No hay que temer a la persecución, si deseamos la eternidad. No hay que temer el día que Dios nos llame, ¿para qué pedirle que nos largue la vida? Aún a mí, el más mínimo de todos, ¡cuántas veces me fue revelado por orden expresa del mismo Dios, que clamase y predicase en público, que no se debía hacer llanto por nuestros hermanos sacados de este siglo, por llamamiento del Señor! Pues que no los perdíamos, antes bien, cual navegantes y viajeros, iban caminando delante de nosotros, que bien podríamos echarlos de menos, pero llorarlos, eso no.

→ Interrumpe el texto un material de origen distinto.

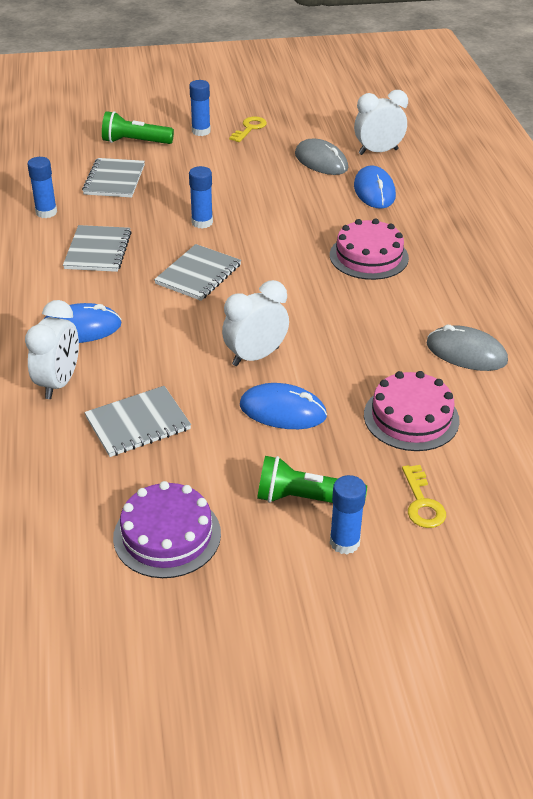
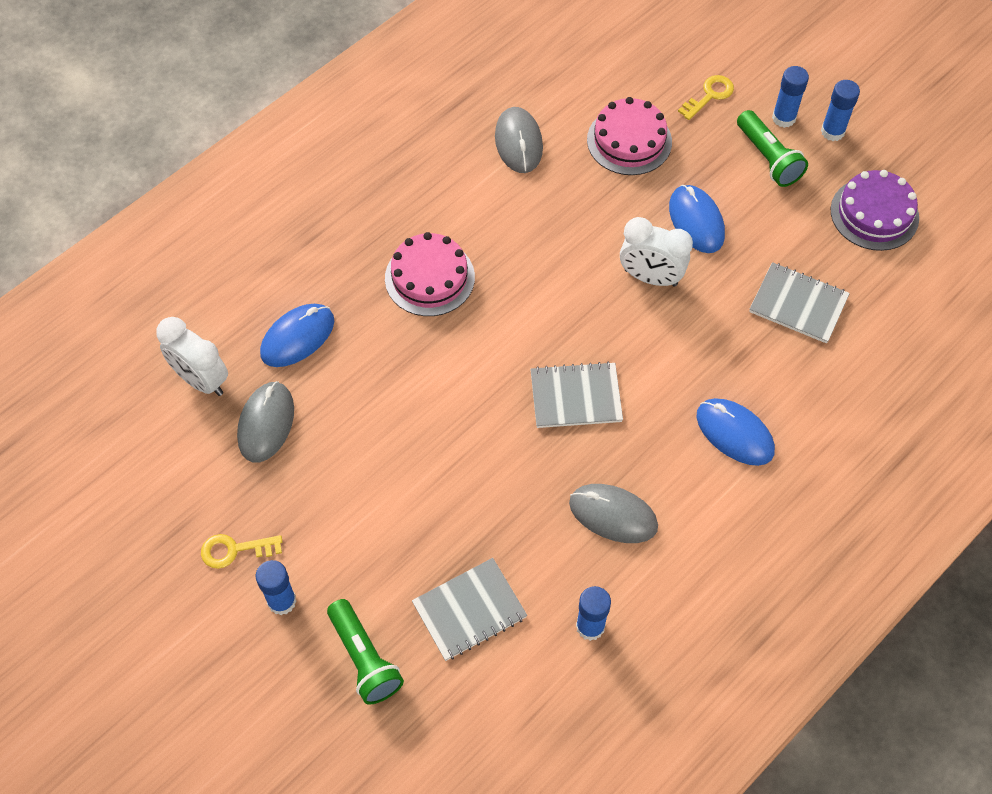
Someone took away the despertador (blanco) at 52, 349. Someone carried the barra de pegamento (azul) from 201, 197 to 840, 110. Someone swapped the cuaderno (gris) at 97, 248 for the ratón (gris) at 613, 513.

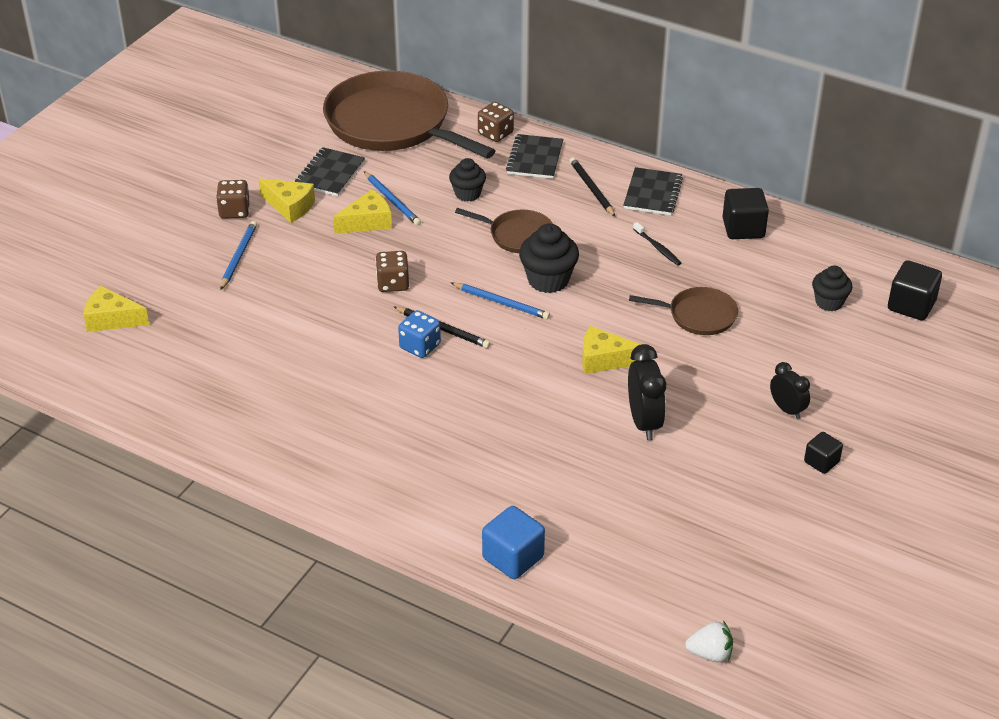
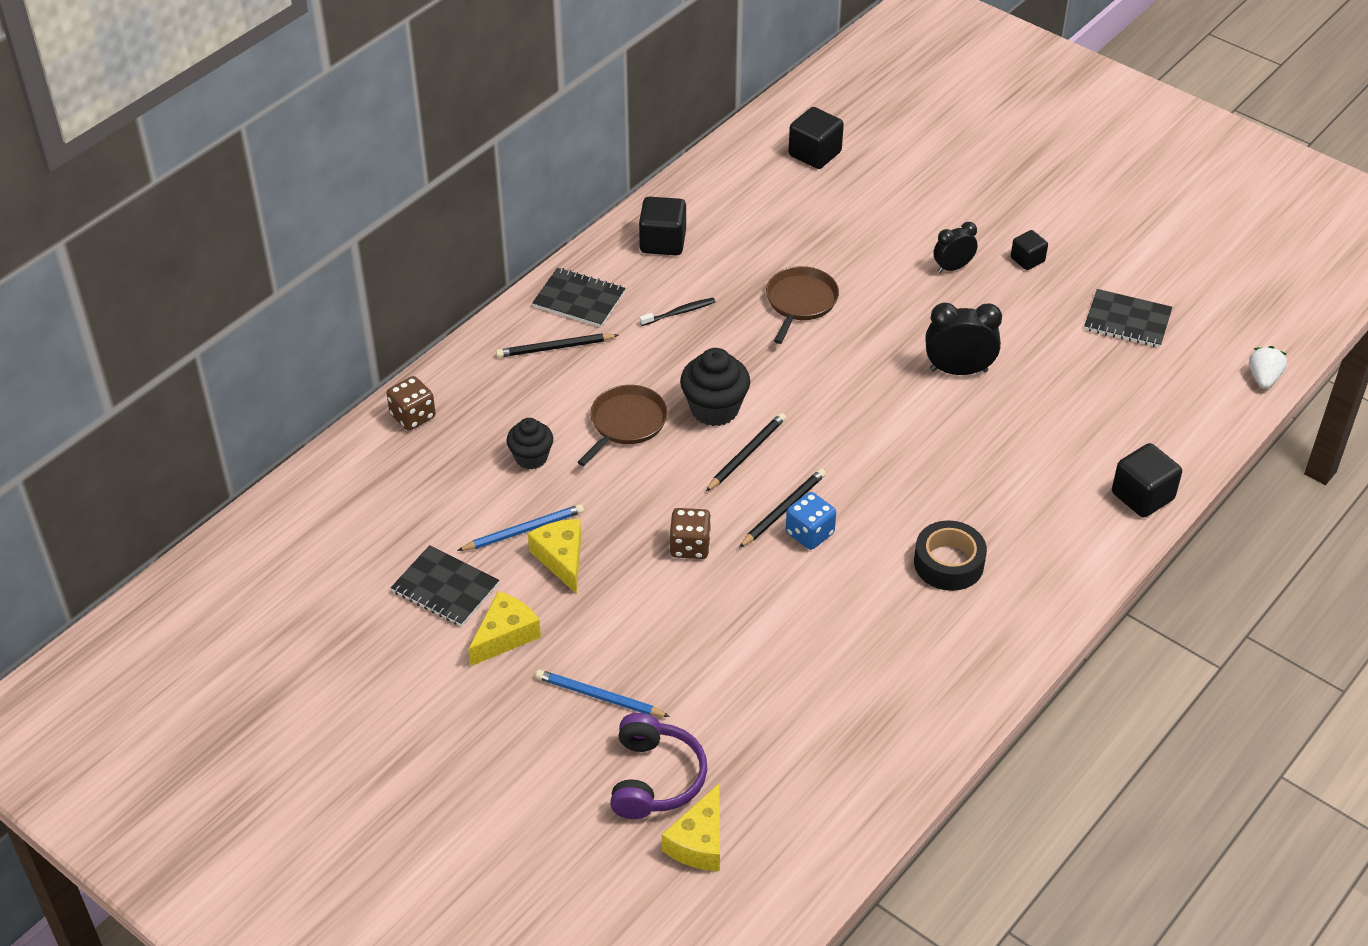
Someone took away the dado (marrón) at 233, 199. Someone took away the sartén (marrón) at 409, 114. Someone took away the queso (amarillo) at 611, 350. Someone took away the magdalena (negro) at 832, 288. Someone put down the auriculares (morado) at 658, 766. Someone put down the cinta adhesiva (negro) at 950, 555. Someone carried the cuaderno (negro) from 534, 156 to 1128, 318. Someone repainted the lápiz (azul) at 500, 301, which became the lápiz (negro) at 746, 452. Someone repainted the cubo (azul) at 513, 542, which became the cubo (negro) at 1147, 480.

Que no debíamos cubrirnos de luto y negro por ellos, que habían recibido la vestidura blanca en el cielo. Jamás llóralos como ha perdidos o aniquilados. Y que la fe que profesamos a voces, si hacemos tales cosas, la desacreditamos con los hechos. Así, sólo hacemos parecer nuestra fe en embuste y ficción, sino confirmamos con nuestros hechos, lo que profesan nuestros labios. San Pablo, reprueba, culpa y condena a los que se entristecen por la muerte de sus antepasados: «Hermanos, no queremos que estéis en la ignorancia respecto de los muertos, para que nos os entristezcáis como los demás, que no tienen esperanza. Porque si creemos que Jesús murió y que resucitó de la misma manera Dios llevará consigo a los que murieron en Jesús» (1Tes.4, 13-14).

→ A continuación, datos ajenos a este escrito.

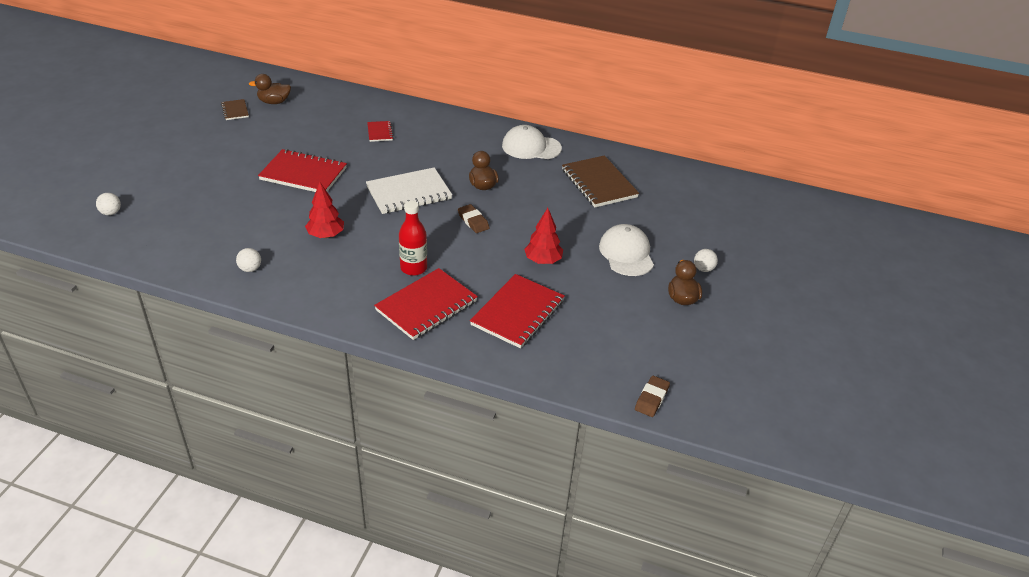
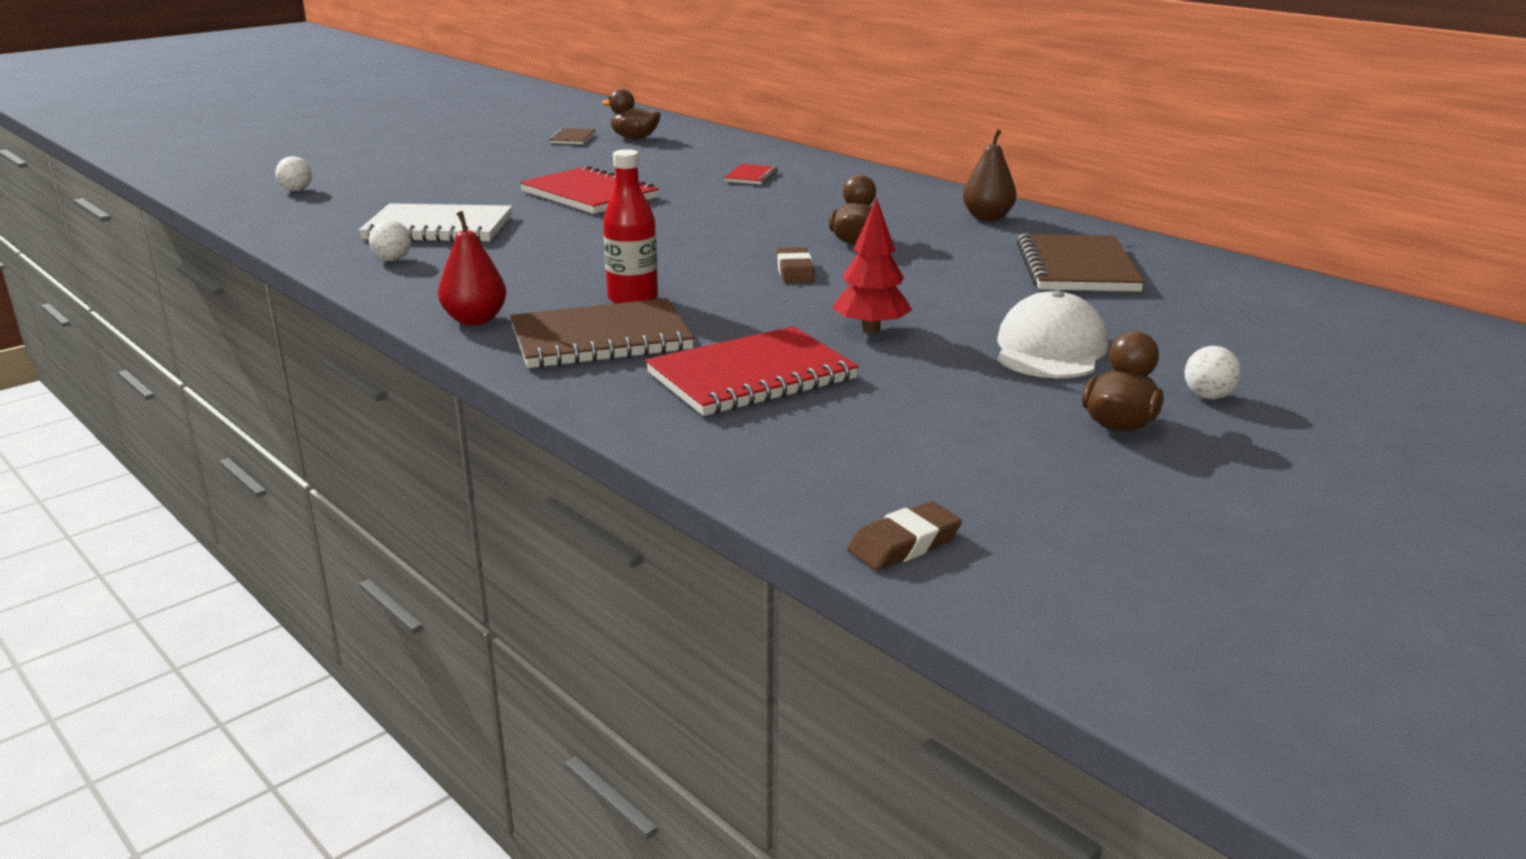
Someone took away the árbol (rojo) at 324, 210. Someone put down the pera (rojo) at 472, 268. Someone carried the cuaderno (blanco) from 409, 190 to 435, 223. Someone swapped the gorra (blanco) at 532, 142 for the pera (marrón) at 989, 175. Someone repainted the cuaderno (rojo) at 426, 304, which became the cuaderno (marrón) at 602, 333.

De los que no tienen esperanza, proviene la tristeza por la muerte de sus seres queridos. Pero nosotros, que vivimos con esta esperanza, que creemos en Dios, y que estamos ciertos que Jesucristo padeció, murió y resucitó, sabemos que resucitaremos con Él. ¿Por qué llorar y dolernos por nuestros allegados, que salieron del mundo, como si se hubiesen perdido? Nos dice el mismo Jesús: «Yo soy la Resurrección. El que cree en Mí, vivirá y todo el que vive y cree en Mí, no morirá jamás» (Jn.11, 25-26). Si creemos en Jesucristo, creemos también en su promesas. Y puesto que no hemos de morir para siempre, vayamos alegres al encuentro de Él con quién viviremos y reinaremos. Tenemos que morir para pasar de esta vida temporal a la inmortalidad. No podrá empezar la vida perdurable, hasta que no acabe la temporal. Morir no tanto es una salida de aquí, como un tránsito y arribo feliz a la eternidad, después de concluida la carrera de nuestra mortal peregrinación.

¿Quién no deseará transformarse como Jesús y llegar cuanto antes a la dignidad de ciudadano celestial? El apóstol san Pablo nos dice: «Pero nosotros somos ciudadanos del cielo de dónde esperamos como Salvador al Señor Jesucristo, el cual transfigurará este miserable cuerpo nuestro en un cuerpo glorioso como el suyo, en virtud del poder que tiene de someter a sí todas las cosas» (Fil.3, 20-21). Tales cosas nos promete el mismo Señor, que llegaremos a ser cuando por nosotros ruega al Padre que seamos y vivamos con Él en las moradas eternas, y nos regocijemos en el Reino de los Cielos, diciendo: «No ruego sólo por éstos, sino también por aquellos que, por medio de su palabra, creerán en Mí, para que todos sean uno. Como tu Padre, en Mí y Yo en Ti, que aquellos también sean uno en nosotros, para que el mundo crea que tú me has enviado. Yo le he dado la gloria que Tú me diste, para que sean uno como nosotros somos uno, y el mundo conozca que tú me has enviado y que los has amado a ellos como me has amado a Mí» (Jn.17, 20-23).

PARA CONVERSAR EN FAMILIA:

  • Si Dios te llamara hoy ¿estás preparado?

  • ¿Tienes esperanza en la vida eterna?

  • Hoy ¿cuáles son tus mayores apegos? ¿Qué cosas te impiden ir al cielo?